TEMPO.CO, Jakarta - Menteri Keuangan Sri Mulyani Indrawati mengatakan akan banyak ketidakpastian pada sektor perekonomian di tahun 2019. Dia mengatakan, dalam pertemuan di meeting the leaders di Argentina tiga pekan lalu, para pemimpin dunia melihat resiko penurunan ekonomi mulai terjadi. "Kemungkinan mulai mengancam pemulihan ekonomi," ujar dia dalam paparannya di Gedung Dhanapala, Senin, 17 Desember 2018.

Simak: Kata Sri Mulyani Soal Membengkaknya Defisit Neraca Perdagangan

Selain permasalahan pertumbuhan ekonomi, Sri Mulyani berujar, ada berbagai macam tren yang akan diwaspadai oleh pemerintah, salah satunya ialah suku bunga The Fed. Dia memprediksikan The Fed akan menaikkan suku bunganya pada akhir tahun dan tahun depan.

Suku bunga yang naik, akan mempengaruhi pertumbuhan sektor properti. Sri Mulyani menjelaskan, hal tersebut disebabkan oleh jumlah uang yang beredar, terutama dolar Amerika Serikat akan semakin kuat. "Sektor properti akan terpengaruh dua indikator, interested rate dan inflasi," tutur dia.

Krisis ekonomi 2008 menyebabkan jatuhnya harga properti, untuk menggenjot sektor properti, kata Sri Mulyani, pemerintah telah melakukan injeksi kuantitatif dan menurunkan suku bunga mendekati nol. Stabilitas makro ekonomi, ujar dia, sangat berkaitan erat dengan pertumbuhan properti di Indonesia.

Sri Mulyani menuturkan, stabilitas makro ekonomi dan peraturan moneter, merupakan hal yang harus dicermati.
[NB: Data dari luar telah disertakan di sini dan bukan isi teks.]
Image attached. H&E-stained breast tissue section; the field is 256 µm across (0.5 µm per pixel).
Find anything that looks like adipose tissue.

Alasannya, tahun ini perekonomian Indonesia diwarnai dengan dinamika nilai tukar dan suku bunga yang cenderung meningkat.

Untuk menghadapi hal tersebut, menurut Sri Mulyani, Bank Indonesia telah mengeluarkan kebijakan campuran. "Baik dari sisi suku bunga, likuiditas, maupun nilai tukar. Ini yang harus kita waspadai terhadap sektor properti secara umum," kata Sri Mulyani.
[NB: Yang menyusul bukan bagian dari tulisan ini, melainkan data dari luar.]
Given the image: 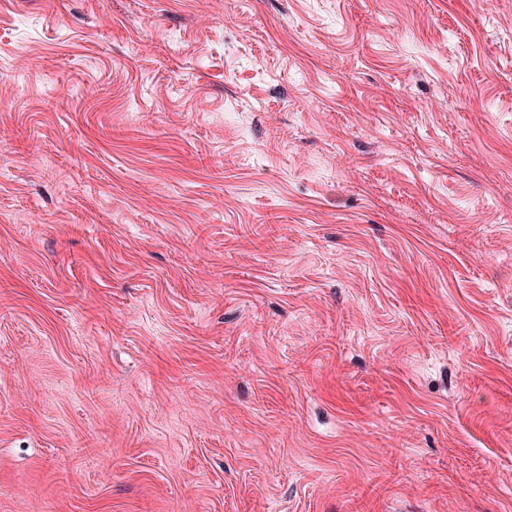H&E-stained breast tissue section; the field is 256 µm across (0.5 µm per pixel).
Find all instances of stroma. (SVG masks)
<instances>
[{
    "mask_svg": "<svg viewBox=\"0 0 512 512\" xmlns=\"http://www.w3.org/2000/svg\"><path fill=\"white\" fill-rule=\"evenodd\" d=\"M0 512H512V0H0Z\"/></svg>",
    "mask_w": 512,
    "mask_h": 512,
    "instance_id": "obj_1",
    "label": "stroma"
}]
</instances>
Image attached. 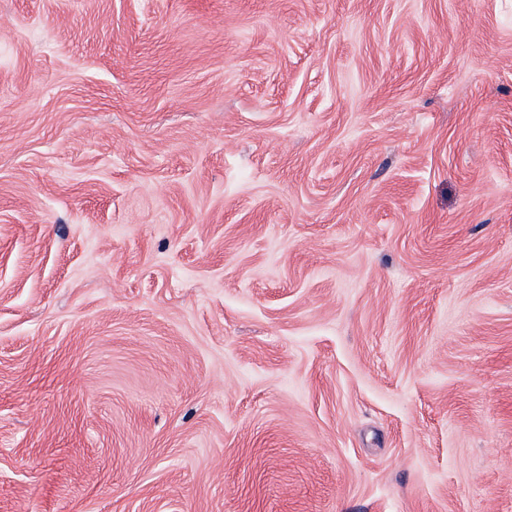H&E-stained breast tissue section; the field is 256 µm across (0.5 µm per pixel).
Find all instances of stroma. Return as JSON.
I'll use <instances>...</instances> for the list:
<instances>
[{"label": "stroma", "mask_w": 512, "mask_h": 512, "mask_svg": "<svg viewBox=\"0 0 512 512\" xmlns=\"http://www.w3.org/2000/svg\"><path fill=\"white\" fill-rule=\"evenodd\" d=\"M0 512H512V0H0Z\"/></svg>", "instance_id": "1"}]
</instances>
Acara Property Outlook 2019 merupakan kegiatan talkshow yang rencananya digelar setiap tahun. Kegiatan ini membahas informasi, data, dan fakta properti, serta pandangan bisnis properti di tahun 2019. Termasuk di dalamnya adalah hal-hal terkait bisnis properti, potensi dan wawasan lainnya untuk mengoptimalkan aset properti.